Clinical psychologist Prof. Jonathan Scholtz said Pistorius was “quite ill” and struggled with depression and post-traumatic stress disorder. Scholtz evaluated Pistorius in 2014, during his murder trial, and again last month.
Pistorius was now “despondent and lethargic, disinvested, and leaves his future in the hands of God,” Scholtz said. He said he did not think Pistorius would be able to testify at the sentencing hearing because of his psychological problems.
Chief prosecutor Gerrie Nel pounced on that in his cross-examination of Scholtz, pointing out that Pistorius had recently given a TV interview but now claimed to be unable to testify in court.
Prosecutors had depicted Pistorius as an arrogant figure with a sense of entitlement and a love of guns.
Nel subjected Scholtz to sharp questioning, referring to the courthouse incident with the police witness and trying to show that Pistorius was not a changed, remorseful man.
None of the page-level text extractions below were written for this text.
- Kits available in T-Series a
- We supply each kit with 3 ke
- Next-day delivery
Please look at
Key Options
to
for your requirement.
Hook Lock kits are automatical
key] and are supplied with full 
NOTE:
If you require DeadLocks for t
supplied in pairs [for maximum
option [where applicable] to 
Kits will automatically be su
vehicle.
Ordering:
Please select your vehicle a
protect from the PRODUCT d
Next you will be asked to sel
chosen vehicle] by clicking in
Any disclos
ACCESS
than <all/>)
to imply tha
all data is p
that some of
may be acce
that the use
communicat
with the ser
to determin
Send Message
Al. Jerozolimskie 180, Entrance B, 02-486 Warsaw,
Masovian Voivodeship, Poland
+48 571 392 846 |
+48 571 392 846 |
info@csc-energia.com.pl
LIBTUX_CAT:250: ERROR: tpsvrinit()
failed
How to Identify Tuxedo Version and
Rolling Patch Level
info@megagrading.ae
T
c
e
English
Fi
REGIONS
Nel quoted Pistorius as saying to the police officer: “Please give us space and privacy. You didn’t do your job in any case.” The prosecutor said the defence team apologised for the spat. Pistorius’ defence lawyer did not immediately comment on the allegation.
Nel also said Scholtz had disregarded a prison report that Pistorius was “aggressive and verbally violent” toward officials at the beginning of his imprisonment.
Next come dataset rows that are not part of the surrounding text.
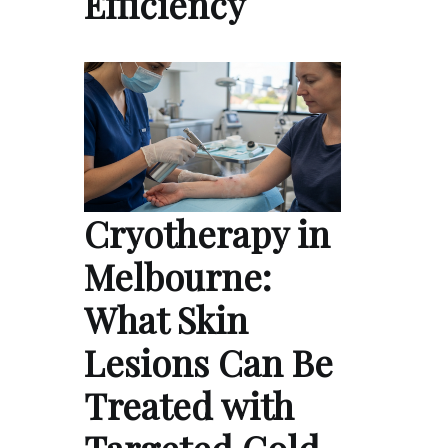
Efficiency
Cryotherapy in
Melbourne:
What Skin
Lesions Can Be
Treated with
Targeted Cold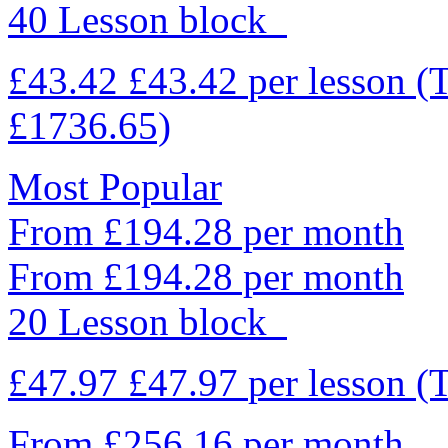
40 Lesson block
£43.42
£43.42
per lesson
(
£1736.65)
Most Popular
From £194.28 per month
From £194.28 per month
20 Lesson block
£47.97
£47.97
per lesson
(
From £256.16 per month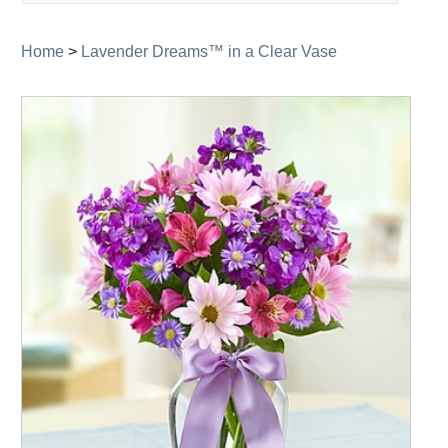
navigation
Home
>
Lavender Dreams™ in a Clear Vase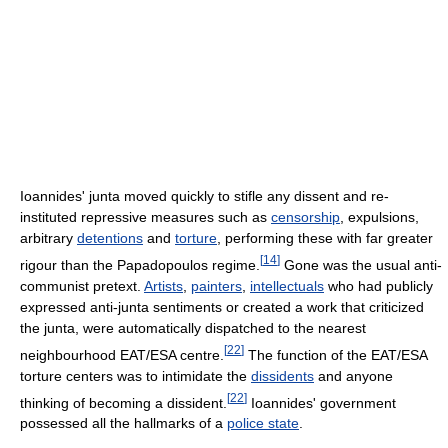
Ioannides' junta moved quickly to stifle any dissent and re-
instituted repressive measures such as
censorship
, expulsions,
arbitrary
detentions
and
torture
, performing these with far greater
[
14
]
rigour than the Papadopoulos regime.
Gone was the usual anti-
communist pretext.
Artists
,
painters
,
intellectuals
who had publicly
expressed anti-junta sentiments or created a work that criticized
the junta, were automatically dispatched to the nearest
[
22
]
neighbourhood EAT/ESA centre.
The function of the EAT/ESA
torture centers was to intimidate the
dissidents
and anyone
[
22
]
thinking of becoming a dissident.
Ioannides' government
possessed all the hallmarks of a
police state
.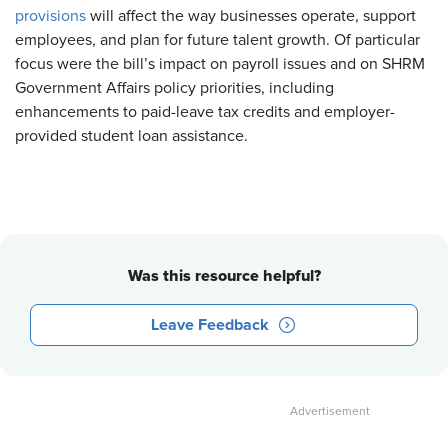
provisions
will affect the way businesses operate, support
employees, and plan for future talent growth. Of particular
focus were the bill’s impact on payroll issues and on SHRM
Government Affairs policy priorities, including
enhancements to paid-leave tax credits and employer-
provided student loan assistance.
Was this resource helpful?
Leave Feedback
In his testimony, Scholtz recommended that Pistorius first be treated in a hospital rather than go to jail, and then work with underprivileged children. He noted that Pistorius had sold his guns, becomes jumpy even at the sound of gunfire on television, and is unlikely to resort to violence again.
He said Pistorius was subjected to several “traumatic and humiliating experiences” in prison, including being forced to shower while sitting on the concrete floor because of his disability, and being treated “like an animal in a cage.” Nel challenged Scholtz on some of the claims.
For example, Scholtz said Pistorius told him that he had heard an inmate being raped by another, and later saw the body of the alleged victim after he had hanged himself. Nel disputed the assertion. Nel also said Pistorius was not confined to his cell for 18 hours a day, as the psychologist said he was, but rather was allowed to walk around a separate wing of the prison he shared with only one other inmate. “He complained about everything,” Nel said of Pistorius.